**Foreword: This was a blog submitted by Ed Nitiri, an attendee of the It Takes A Village Nation launch party on April 6th. Thank you, Ed, for attending and for being inspired by what you saw!**
I was invited by a colleague to a launch party for It Takes a Village Nation and I must admit, I wasn’t sure what to expect. On paper, the idea sounded legit: a platform designed to help socially conscious individuals, businesses, and organizations connect. An obvious need, especially here in the Bay Area, but would it work in practice?
Yes. And yes.
The event itself was designed as a microcosm of how the social media platform functions. Well organized, easy to navigate, and most of all, supportive.
As I entered The Greenlining Institute, I was greeted by volunteers whose job was to sign me in and explain the program for the evening, but seemed just as interested in actually getting to know who I was and what my story was. What I mean is that there was nothing mechanical, or “sales-y” about it. This was a theme throughout the evening — every individual I met, I really met. It felt genuine. Not like a networking event. More like meeting family members for the first time.
In the main room, a DJ was playing and people of all ages, ethnicities and persuasions were dancing, mingling, eating, looking at art, or chatting with vendors and collecting raffle tickets in hopes of winning one of the many offered prizes. Despite the rain outside, there was a noticeably festive spirit in the air, like they were celebrating 10 years in business rather than launching.
After the initial mingling, the emcee introduced a few speakers who came up and specifically explained how they planned to use the unique platform to advance their causes. The speakers ranged from business professionals, community organizers to educators and activists. Each of them spoke with enthusiasm, gratitude, and intention. They also each thanked Chris, the creator of this platform, who I hadn’t noticed was standing next to me during the speeches because he blended in so humbly with the crowd.

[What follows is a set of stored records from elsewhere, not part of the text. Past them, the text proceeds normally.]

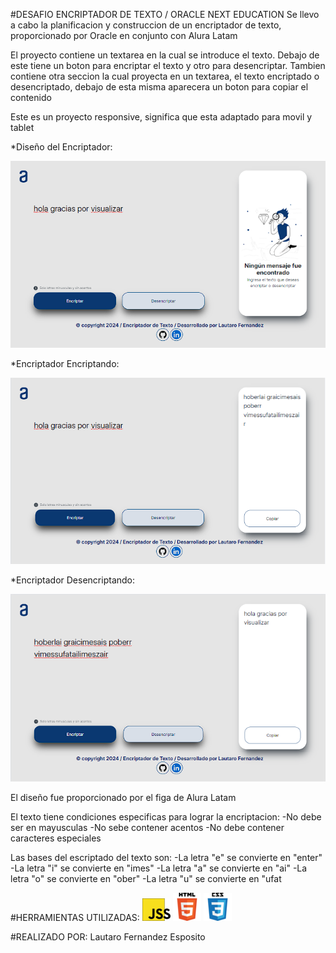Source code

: #DESAFIO ENCRIPTADOR DE TEXTO / ORACLE NEXT EDUCATION
Se llevo a cabo la planificacion y construccion de un encriptador de texto, proporcionado por Oracle en conjunto con Alura Latam

El proyecto contiene un textarea en la cual se introduce el texto. Debajo de este tiene un boton para encriptar el texto y otro para desencriptar. Tambien contiene otra seccion la cual proyecta en un textarea, el texto encriptado o desencriptado, debajo de esta misma aparecera un boton para copiar el contenido

Este es un proyecto responsive, significa que esta adaptado para movil y tablet

*Diseño del Encriptador:

![Encriptador](./assets/encriptador-preview.png)

*Encriptador Encriptando:

![Encriptador](./assets/encriptador-encriptado.png)

*Encriptador Desencriptando:

![Encriptador](./assets/encriptador-desencriptado.png)

El diseño fue proporcionado por el figa de Alura Latam

El texto tiene condiciones especificas para lograr la encriptacion:
-No debe ser en mayusculas
-No sebe contener acentos
-No debe contener caracteres especiales

Las bases del escriptado del texto son:
-La letra "e" se convierte en "enter"
-La letra "i" se convierte en "imes"
-La letra "a" se convierte en "ai"
-La letra "o" se convierte en "ober"
-La letra "u" se convierte en "ufat

#HERRAMIENTAS UTILIZADAS:
![imagen](./assets/jss-logo.png)
![imagen](./assets/html5-logo.png)
![imagen](./assets/css-logo.png)

#REALIZADO POR:
Lautaro Fernandez Esposito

It Takes a Village Nation is a necessary tool for people who are doing good in their communities, and want to share resources and collaborate. It’s not a network focused on likes, views, or followers. It’s realer than that. More substantive. It’s about connection. It’s about getting things done. It’s about elevating, together.
Later in the evening, I asked a woman, Caitlin, how she felt about the platform and the launch. She told me that it was great to get a room full of people who not only looked like her, but also shared many of her values. “People of color and underrepresented groups are often introverted, or the odd ones out in a room. But here,” she explained, pointing towards the dance floor and the gallery, the smiling faces, hugs and handshakes, “here everyone feels at home.”
If It Takes a Village Nation’s platform is anything like the space they created at their launch party, this new village may be the size of a nation sooner than we think.
ittakesavillagenation.com is now live, and growing.